- _LISTED RECORDS_
Start of Block
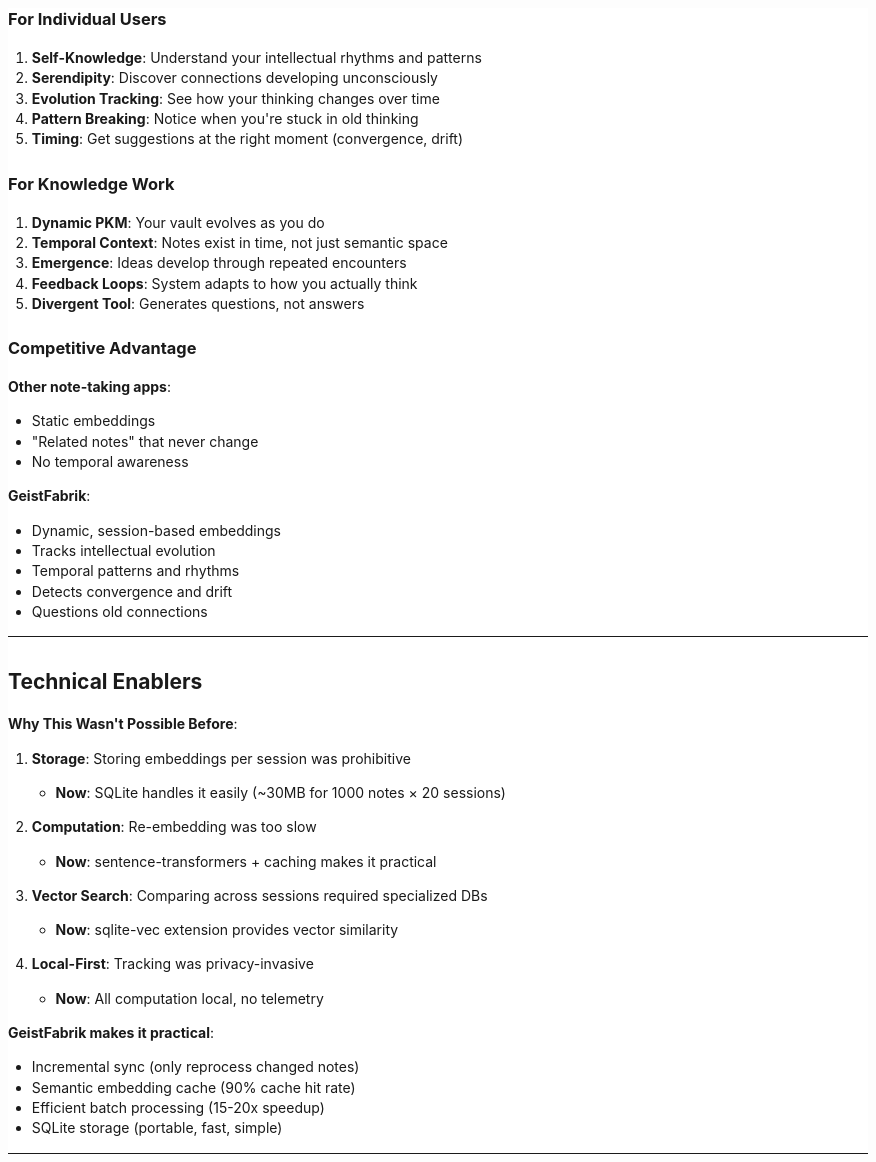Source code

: ### For Individual Users

1. **Self-Knowledge**: Understand your intellectual rhythms and patterns
2. **Serendipity**: Discover connections developing unconsciously
3. **Evolution Tracking**: See how your thinking changes over time
4. **Pattern Breaking**: Notice when you're stuck in old thinking
5. **Timing**: Get suggestions at the right moment (convergence, drift)

### For Knowledge Work

1. **Dynamic PKM**: Your vault evolves as you do
2. **Temporal Context**: Notes exist in time, not just semantic space
3. **Emergence**: Ideas develop through repeated encounters
4. **Feedback Loops**: System adapts to how you actually think
5. **Divergent Tool**: Generates questions, not answers

### Competitive Advantage

**Other note-taking apps**:
- Static embeddings
- "Related notes" that never change
- No temporal awareness

**GeistFabrik**:
- Dynamic, session-based embeddings
- Tracks intellectual evolution
- Temporal patterns and rhythms
- Detects convergence and drift
- Questions old connections

---

## Technical Enablers

**Why This Wasn't Possible Before**:
1. **Storage**: Storing embeddings per session was prohibitive
   - **Now**: SQLite handles it easily (~30MB for 1000 notes × 20 sessions)

2. **Computation**: Re-embedding was too slow
   - **Now**: sentence-transformers + caching makes it practical

3. **Vector Search**: Comparing across sessions required specialized DBs
   - **Now**: sqlite-vec extension provides vector similarity

4. **Local-First**: Tracking was privacy-invasive
   - **Now**: All computation local, no telemetry

**GeistFabrik makes it practical**:
- Incremental sync (only reprocess changed notes)
- Semantic embedding cache (90% cache hit rate)
- Efficient batch processing (15-20x speedup)
- SQLite storage (portable, fast, simple)

---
End of Block
- _TASK INSTRUCTIONS_
For each line in the material above that contains the string "Dynamic", make a copy.

- _FINISHED EXERCISE_
1. **Dynamic PKM**: Your vault evolves as you do
- Dynamic, session-based embeddings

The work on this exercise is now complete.